Elle n’est toujours pas arrivée sur les réseaux romands. «Ça ne saurait tarder», assure Kevin Grangier, président de l’UDC vaudoise et membre du comité directeur de l’UDC Suisse, où cette campagne s’est décidée. Le parti pense ainsi pouvoir battre le fer du dernier mois de la campagne électorale avec des arguments qu'il sait porteurs de polémiques mais qu'il affirme correspondre à la réalité de la délinquance en Suisse. L'électorat visé est celui des périphéries rurales et des petites villes, en particulier les femmes, comme en atteste une photo postée vendredi 22 septembre par le conseiller national UDC valaisan Jean-Luc Addor sur l'un des ses réseaux sociaux. 👇
Le cliché date de la semaine dernière. Il a été pris dans l'enceinte du Palais fédéral. On y voit le député valaisan, ainsi que le président du parti Marco Chiesa, en compagnie de représentantes du collectif féministe identitaire Némésis. Apparu en France en 2019, ce collectif, éjecté en 2022 du cortège lausannois de la Grève des femmes, développe un discours civilisationnel. Il estime qu'une partie des violences faites aux femmes trouve sa cause dans une immigration incontrôlée, en particulier originaire du Maghreb et d'Afrique subsaharienne.

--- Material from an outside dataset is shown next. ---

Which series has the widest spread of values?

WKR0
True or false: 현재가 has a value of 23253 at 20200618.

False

Ce positionnement lui vaut des accusations de racisme, dont il se défend. En 2022, l'édition alémanique de Blick avait révélé, à la suite du site d'extrême gauche Renversé, qu'une des membres de Némésis avait milité dans le groupe d'extrême droite Militants Suisses avant de s'en retirer. En 2021, watson avait interviewé deux représentantes de la section suisse de Némésis nouvellement créée. 👇
Ce qui est certain, c'est que le propos civilisationnel de Némésis est en phase avec la campagne «Neue Normalität?» menée actuellement par l'UDC sur ses réseaux.

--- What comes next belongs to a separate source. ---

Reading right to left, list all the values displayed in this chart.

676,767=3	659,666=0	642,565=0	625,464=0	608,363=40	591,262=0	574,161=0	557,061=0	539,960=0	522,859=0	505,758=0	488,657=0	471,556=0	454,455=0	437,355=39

Sur un plan idéologique, certains UDC osent ce que le Rassemblement national en France – qui aspire à gouverner et dont la classification à l'extrême droite vient d'être confirmée par le Conseil d'Etat français – veut aujourd'hui éviter: les collusions et autres rapprochements avec les infréquentables. A Winterthour, la candidate au Conseil national et présidente de la section locale de l'UDC, Maria Wegelin, à l'unisson du parti en lutte contre la «submersion migratoire», sous-traite la réalisation de ses vidéos de campagne et la gestion d'une partie des ses réseaux sociaux au groupuscule de droite radicale Junge Tat, selon le Sonntagsblick, ainsi que le rapporte l'édition alémanique de watson. Junge Tat a des points communs avec Génération identitaire, un collectif d'extrême droite français dissous en 2021, mais qui serait de «retour à bas bruit».
On n’a pas épuisé la question de la qualification de l’UDC. Si «extrême droite» rebute, parce que contraire à l’esprit de la collégialité, on peut toujours convenir des termes de droite identitaire ou de parti identitaire, celui de «conservateur» semblant impropre pour une formation qui rompt avec une pratique conservatrice du pouvoir, consensuelle dans le cas suisse.